‘Godfather of multi-culturalism’ Stuart Hall dies The late Stuart Hall
The late Stuart Hall

The late Stuart Hall

London. — One of Britain’s leading intellectuals, the sociologist and cultural theorist Stuart Hall, has died age 82. Known as the “godfather of multiculturalism”, Hall had a huge influence on academic, political and cultural debates for over six decades. Jamaican-born Hall was professor of sociology at the Open University from 1979 to 1997, topping off an academic career that began as a research fellow in Britain’s first centre for cultural studies, set up by Richard Hoggart at the University of Birmingham in 1964.
Hall would later lead the centre and was seen as a key figure in the development of cultural studies as an academic discipline.

But his impact was felt far outside the realms of academia. His writing on race, gender, sexuality and identity, and the links between racial prejudice and the media in the 1970s, was considered ground-breaking.

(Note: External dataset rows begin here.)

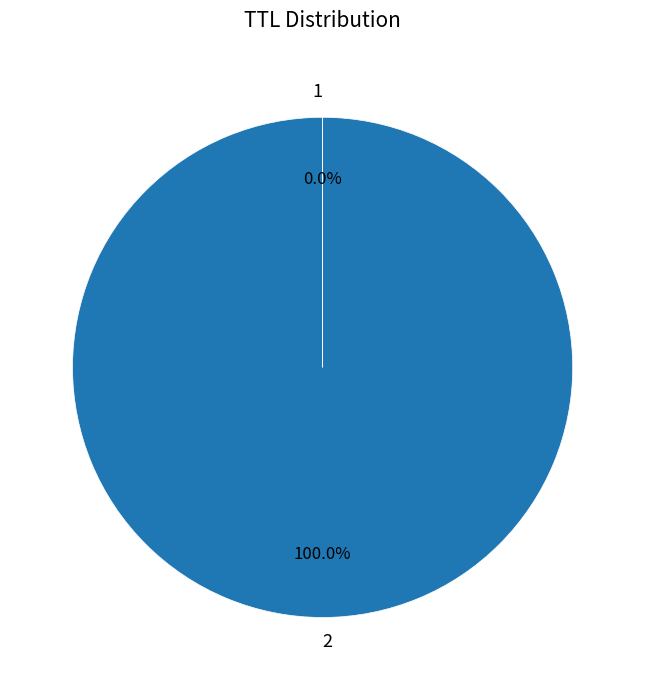

Which category accounts for the majority?

2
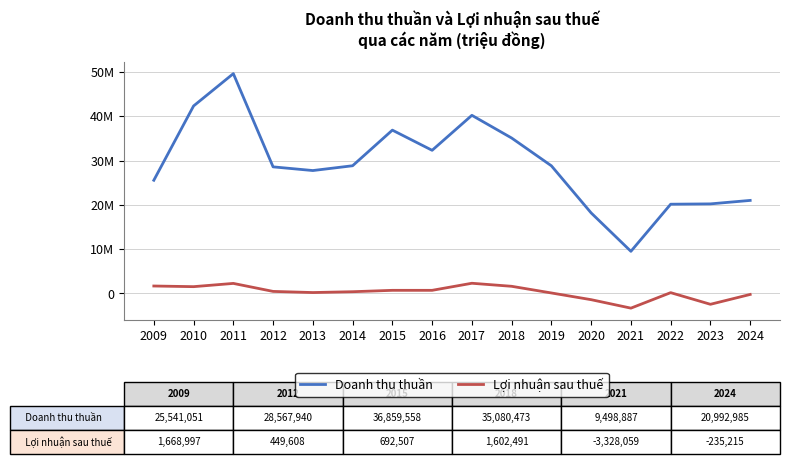

True or false: Doanh thu thuần has a value of 32305674 at 2016.

True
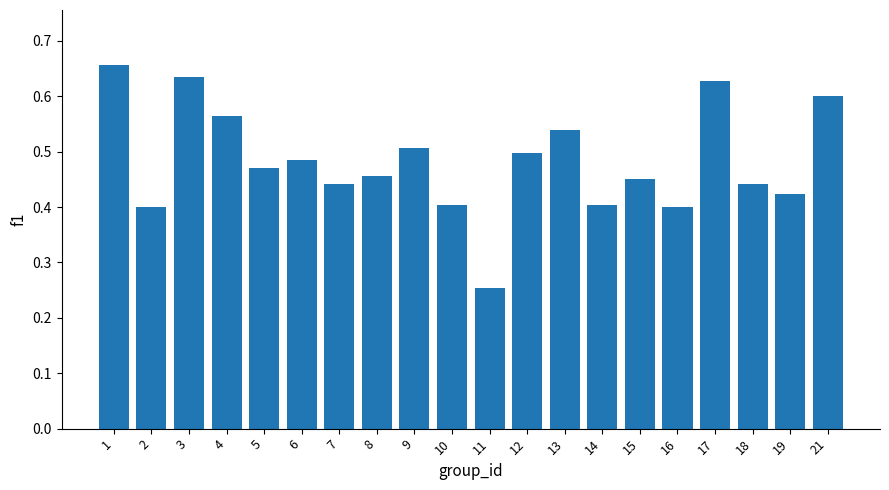

The value at 2 is 0.6. True or false?

False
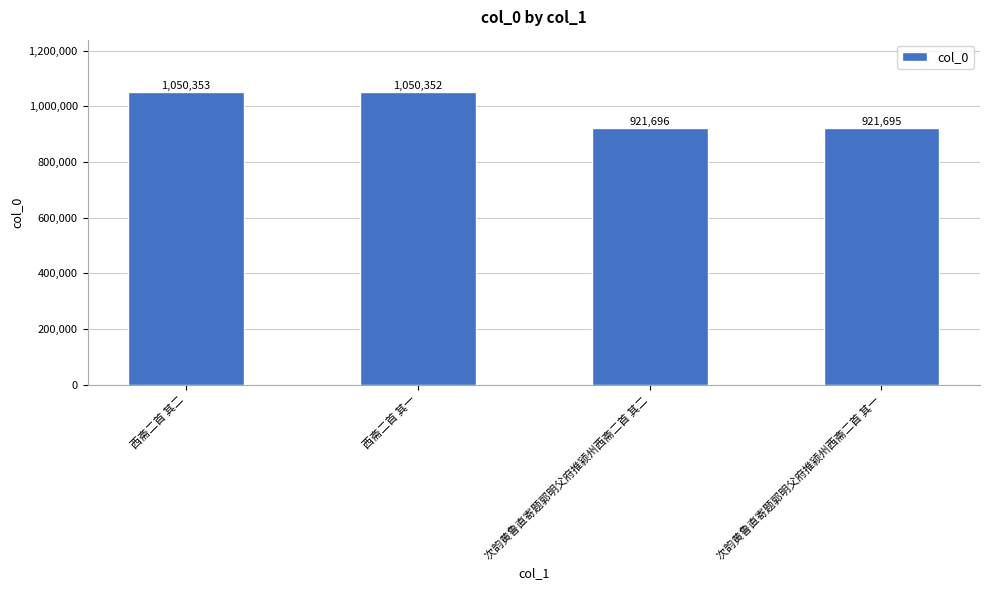

Is it true that the value at 西斋二首 其一 is 1050352?

True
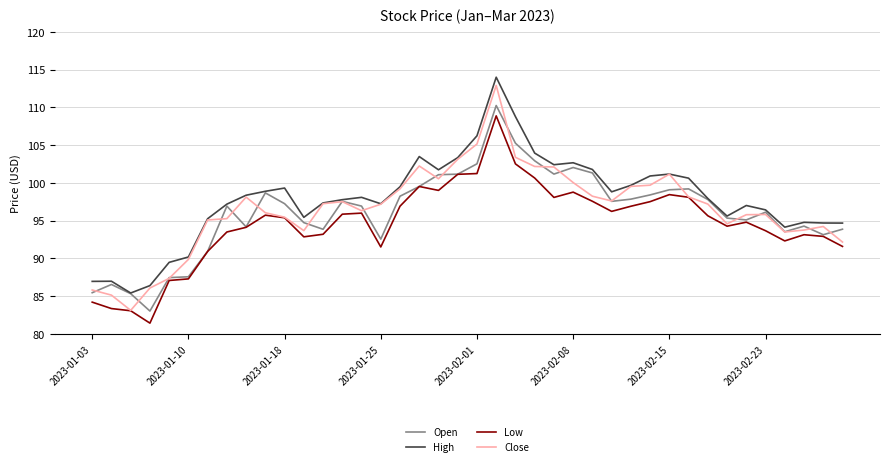

What is the average value of the Low series?

94.6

Later he wrote for and was associated closely with the journal Marxism Today in the 1980s. The journal’s critique of Thatcherism challenged traditional left-wing thinking that held that culture was determined purely by economic forces, a view that would come to influence the Labour party leaders Neil Kinnock and Tony Blair.

In one of Hall’s last interviews, with the Guardian two years ago, he expressed pessimism about politics generally and the Labour party specifically.

“The left is in trouble. It has not got any ideas, it has not got any independent analysis of its own, and therefore it has got no vision.
“It just takes the temperature: ‘Whoa, that’s no good, let’s move to the right.’ It has no sense of politics being educative, of politics changing the way people see things.”

Hall received a traditional “English” schooling in Jamaica before winning a scholarship to Oxford University in 1951.
He took a degree in English but later abandoned a PHD on Henry James to concentrate on politics, setting up the Influential New Left Review journal with the left-wing academics Raymond Williams and EP Thompson.

A documentary about his life by the film-maker John Akomfrah, called The Stuart Hall Project, was shown in cinemas in September.
Writing in the Observer, the journalist Tim Adams wrote of the film: “You come to see how pivotal his (Hall’s) voice has been in shaping the progressive debates of our times — around race, gender and sexuality — and how an increasingly conservative culture has worked lately to marginalise his nuanced understanding of this country.”

Hall had been suffering ill health for some time, and had retreated from public life. — The Guardian.